Previous evaluations of simulated aerosol transport over the south-east Atlantic by global aerosol models, including the Goddard Earth Observing System (GEOS) atmospheric general circulation model, showed that the bulk of the modeled smoke aerosol layer resided similar to 1-2 km lower than Cloud-Aerosol Lidar with Orthogonal Polarization (CALIOP) lidar observations. Using this finding as the motivation, this study examines the changes in model-simulated cloud properties in response to redistributing the vertical placement of the aerosol over the ocean. Ten years (2006-2015) of CALIOP-retrieved smoke aerosol extinction profiles were used to redistribute the model-simulated aerosol mass on a monthly mean basis, keeping the column aerosol mass conserved.
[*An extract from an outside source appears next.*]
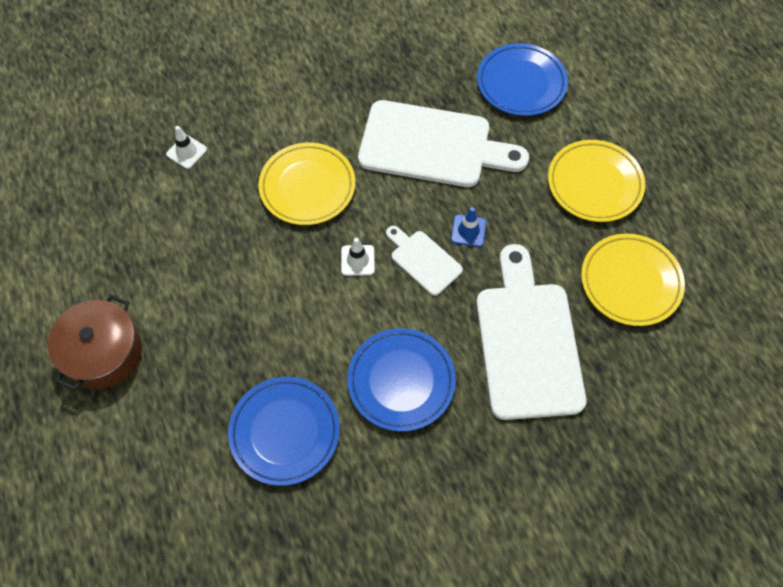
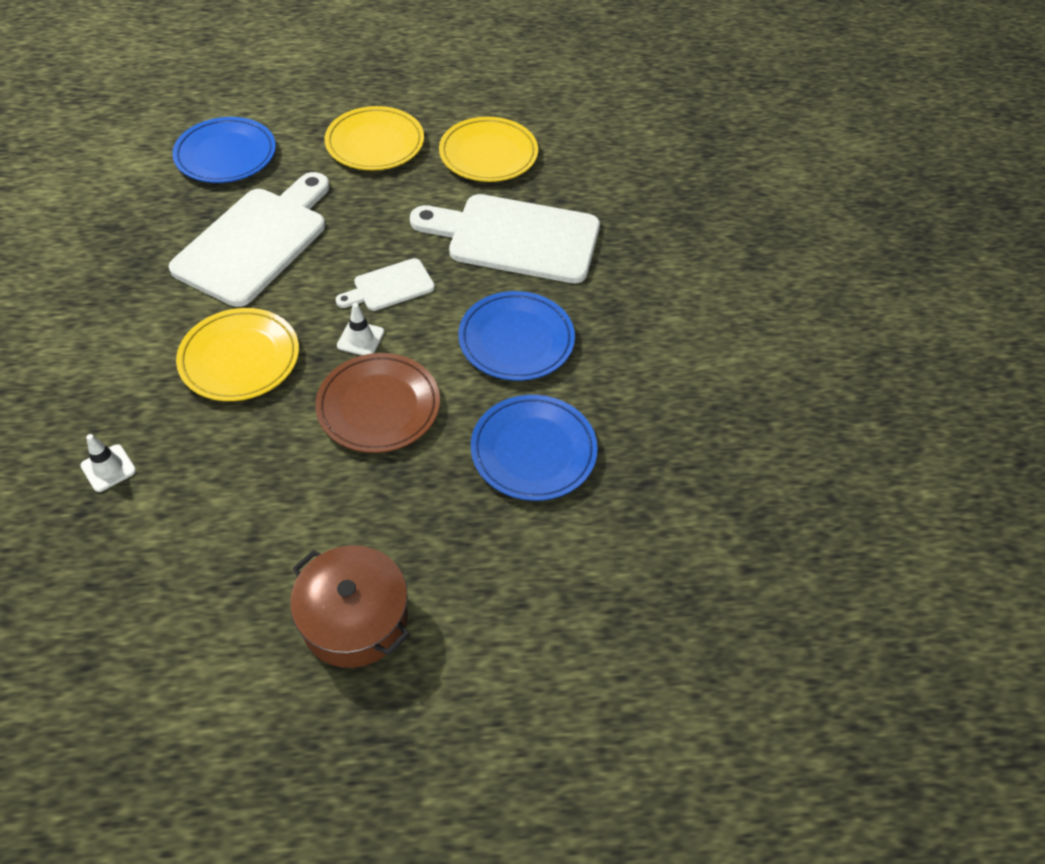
camera: 75 degrees left, 10 degrees down
blue traffic cone [451,207,486,247] -> none
none -> brown plate [315,353,440,453]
The results from the model sensitivity experiments show that elevating the aerosol layer to higher levels in agreement with CALIOP observations causes an increase in cloud fractions by similar to 33% for shallow marine boundary layers (MBL) and a decrease by similar to 30% for deeper MBL. For a shallow MBL, aerosol-induced warming within the cloud layers for the lower altitude aerosol case decreases relative humidity at these levels and leads to a reduction of overall cloud amount compared to the elevated aerosol case. For a deeper MBL, however, aerosol heating within the upper cloud levels in the lower altitude aerosol case increases the underlying MBL stability, which suppresses the cloud vertical extent, enhances cloud cover, and delays the stratocumulus to cumulus transition. Finally, aerosol redistribution impacts on radiative forcing are investigated, which appear to be mainly driven by the changes in cloud area fractions rather than in-cloud liquid water path changes between the model experiments.